A major goal of our research on APP is to identify genes encoding proteins involved in pathogenesis, either as virulence factors, regulatory molecules, or components of pathways necessary for survival in the host animal. We developed a genetic system, termed an in vivo expression technology (IVET) system, that allowed us to identify APP genes that are specifically turned on in the host animal during infection and are turned off in vitro on standard laboratory media. Using this IVET system, we identified over 50 such genes, and are currently studying the role of these genes in the disease process as well as how these genes are regulated. One example of these in vivo induced genes is ohr, which encodes an organohydroperoxide reductase that we postulate may help APP survive oxidative stress produced by neutrophils in the infected lung. The ohr gene is located on a pathogenicity island that is found in only a few serotypes of APP. Another in vivo-induced gene is ilvI, which encodes an acetohydroxy acid synthase required for the biosynthesis of branched chain amino acids. We have shown that this enzyme is required for full virulence of APP, as is the lrp gene, encoding leucine-responsive regulatory protein, which regulates the expression of ilvI and many other APP genes. As part of this work, we have demonstrated that the lung environment contains only limited amounts of branched chain amino acids, and that amino acid limitation acts as an environmental signal to modulate expression of APP genes. Using APP microarrays that we have designed, we are currently studying the response of APP to amino acid limitation, as well as the role of regulators such as Lrp in control of virulence-associated genes in this pathogen. This research is broadly applicable to understanding the pathogenesis of respiratory diseases in other animals of veterinary importance as well as in humans.

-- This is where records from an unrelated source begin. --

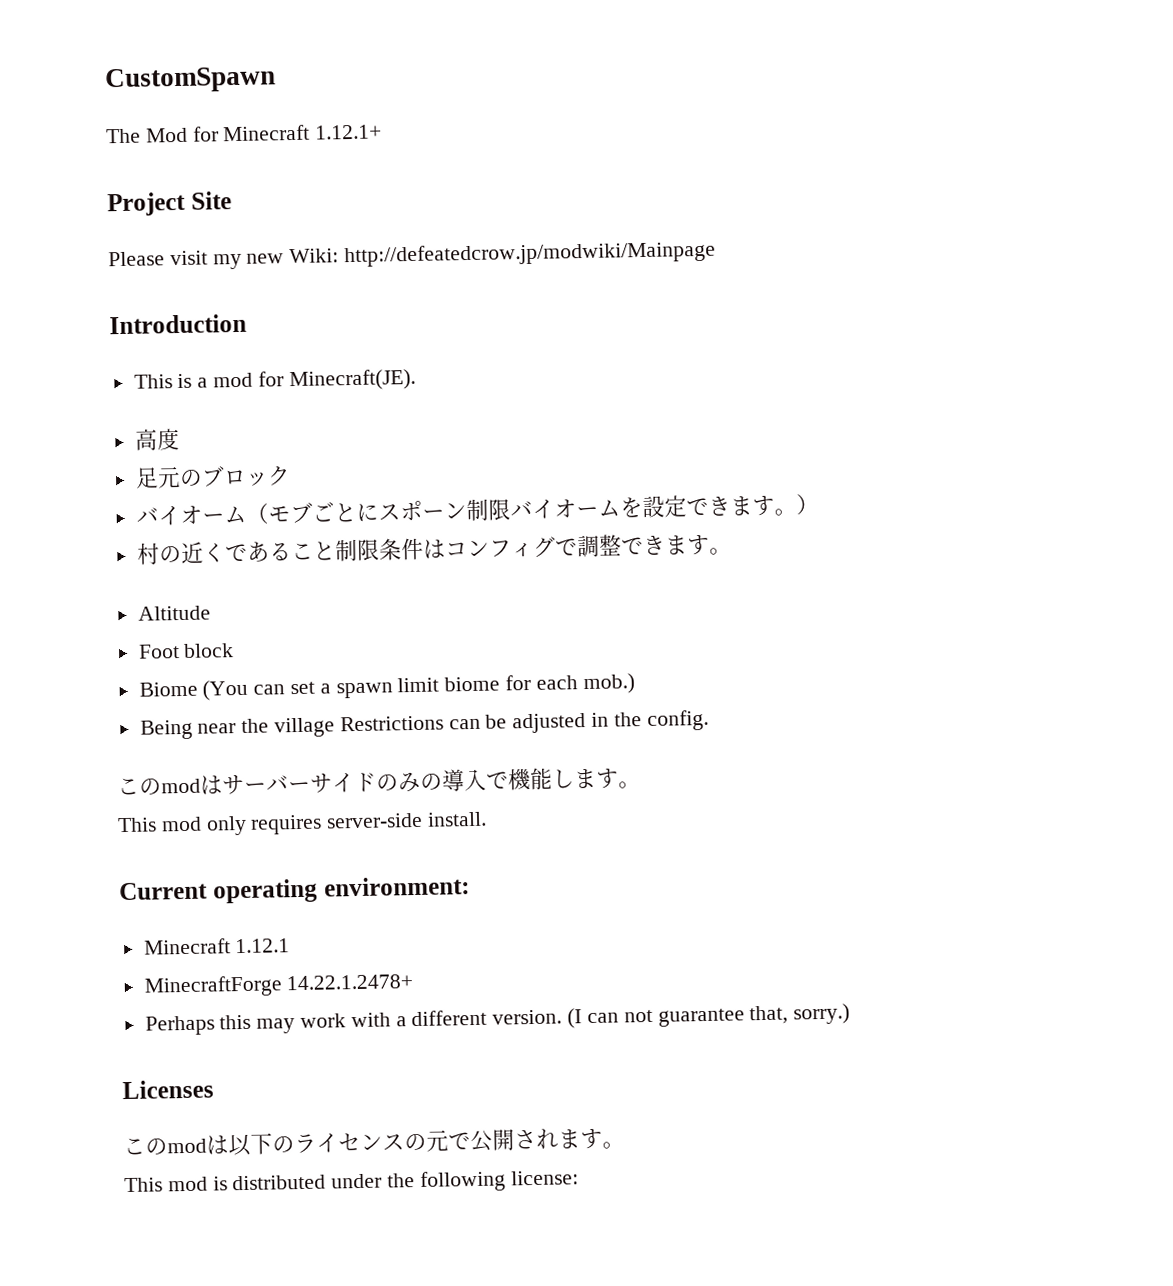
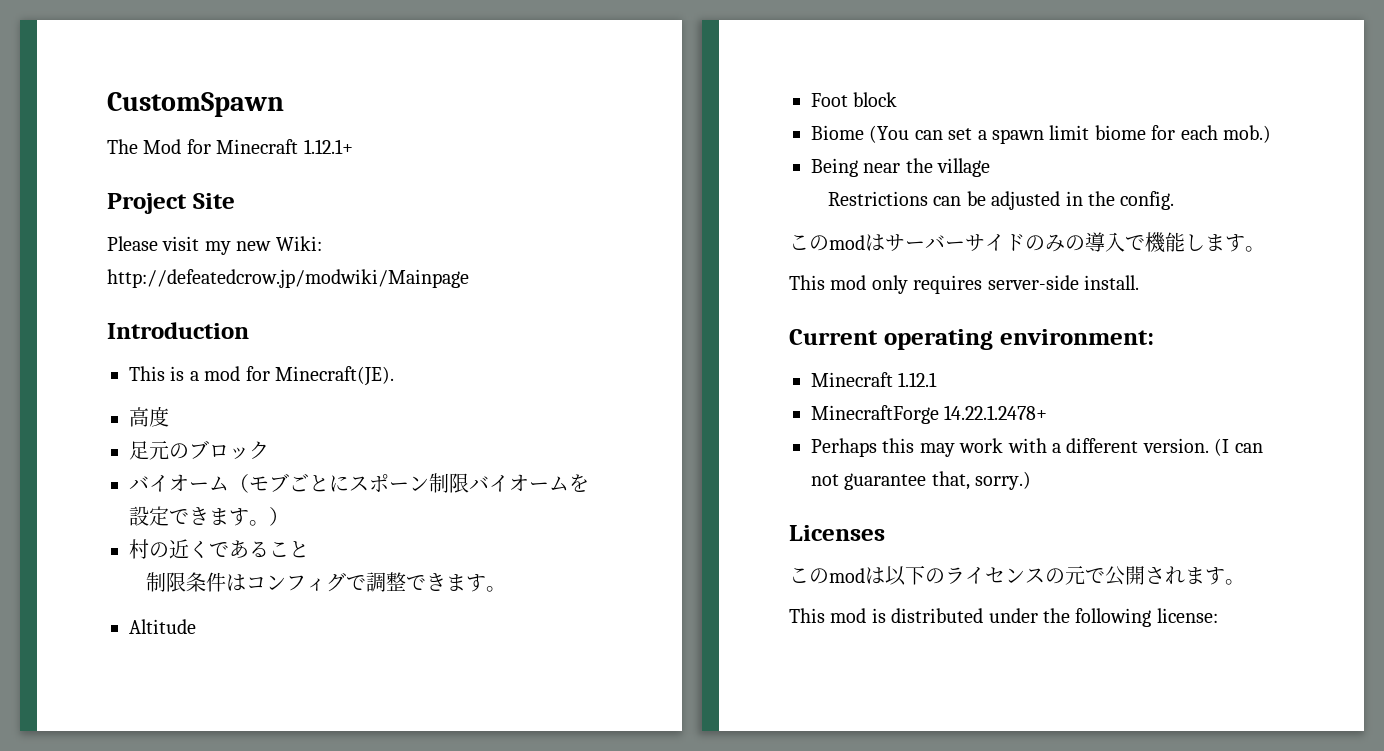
(336, 551) none -> (309, 549) //
(336, 727) none -> (991, 167) //

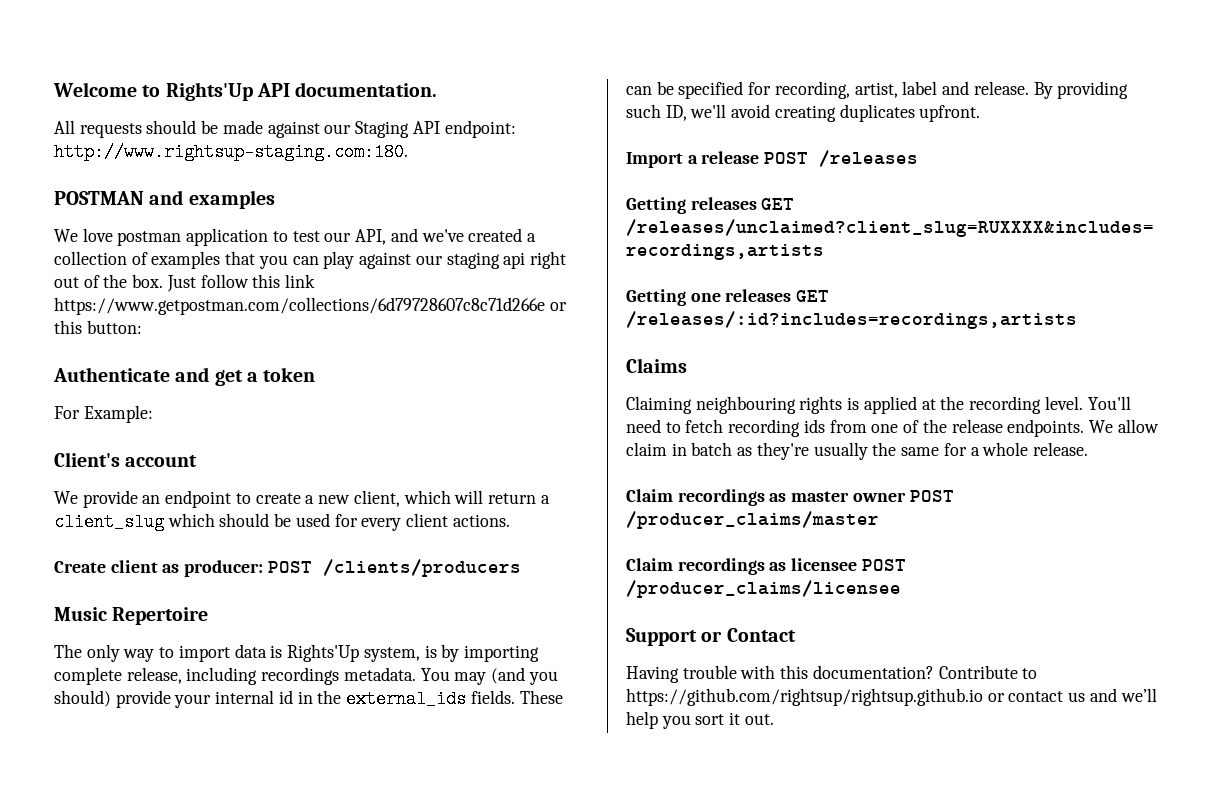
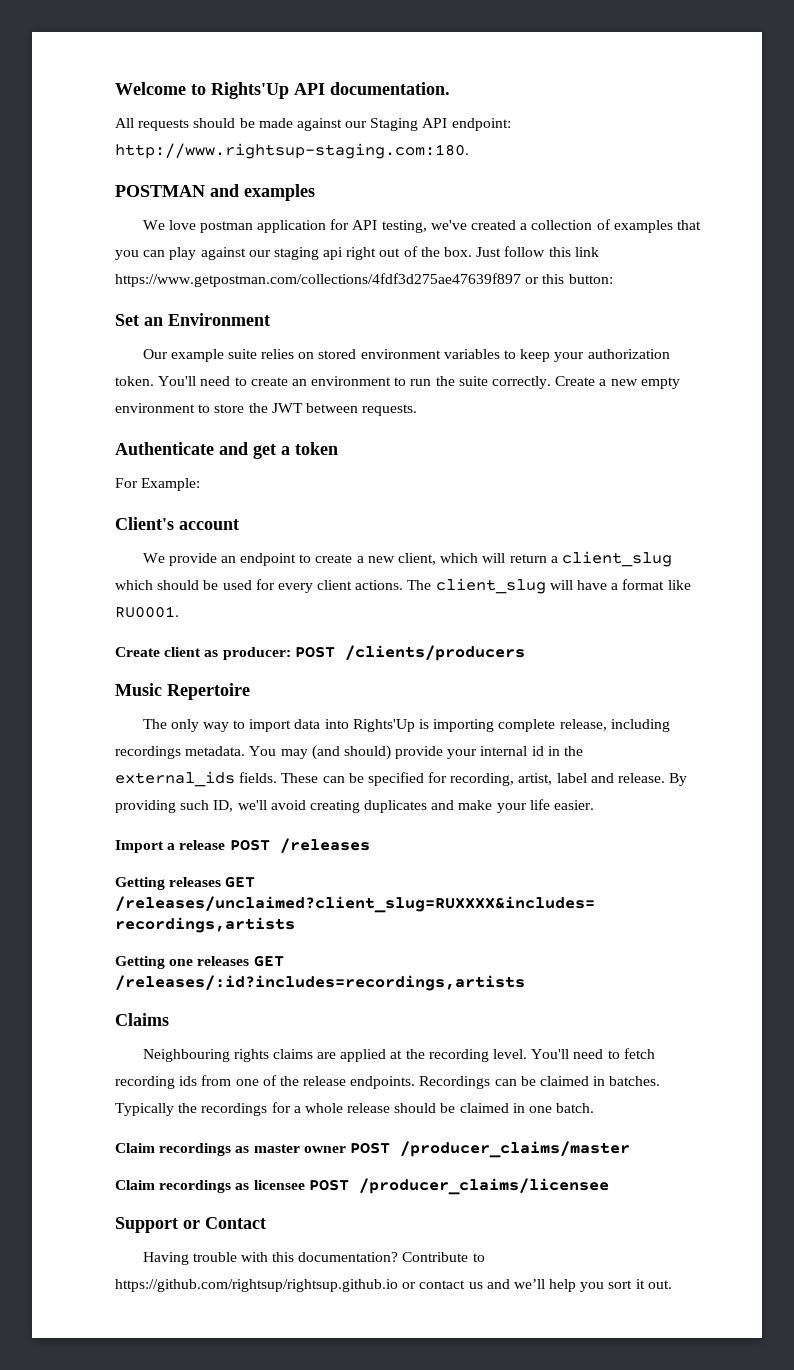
[272,228,418,245] to test our API, and -> [330,219,427,233] for API testing,
[54,297,545,315] https://www.getpostman.com/collections/6d79728607c8c71d266e -> [115,273,521,287] https://www.getpostman.com/collections/4fdf3d275ae47639f897
(142, 327) none -> [115,313,270,326] [142,349,670,362] [115,376,680,389] [115,403,418,416] // Set an Environment // Our example suite relies on stored environment variables to keep your authorization token. You'll need to create an environment to run the suite correctly. Create a new empty environment to store the JWT between requests.
(510, 520) none -> [407,578,691,594] [115,606,179,618] The client_slug will have a format like RU0001.
[270,644,460,662] is Rights'Up system, is by -> [324,719,429,732] into Rights'Up is
[528,671,558,685] you -> (340, 752) none
[919,105,981,122] upfront. -> [431,799,595,813] and make your life easier.
[626,396,860,414] Claiming neighbouring rights is -> [142,1049,337,1062] Neighbouring rights claims are
[1088,419,1159,433] [626,442,1088,460] We allow claim in batch as they're usually the same for a whole release. -> [419,1076,661,1089] [115,1102,595,1116] Recordings can be claimed in batches. Typically the recordings for a whole release should be claimed in one batch.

Our work with porcine respiratory pathogens has led to a new area of research, characterization of the respiratory microbiome, in collaboration with Dr. Terry Marsh. Many respiratory pathogens such as APP in pigs are carried asymptomatically in the upper respiratory tract, especially the tonsils. We have characterized the tonsillar microbiome in healthy pigs, and are expanding those studies to compare the tonsillar microbiome in healthy pigs to that found in carrier and actively diseased pigs.
My lab is also involved in several interrelated projects studying pathogens that are causes of lung disease in persons with cystic fibrosis. We are part of a team investigating genes required for virulence in different hosts of the opportunistic pathogen Burkholderia cenocepacia, including evolution of key phenotypes in vivo during infection. We are also collaborating with Dr. Bruce Uhal to study the lung fibrogenesis and repair in cystic fibrosis, using Pseudomonas aeruginosa and B. cenocepacia infections in CFTR- mice.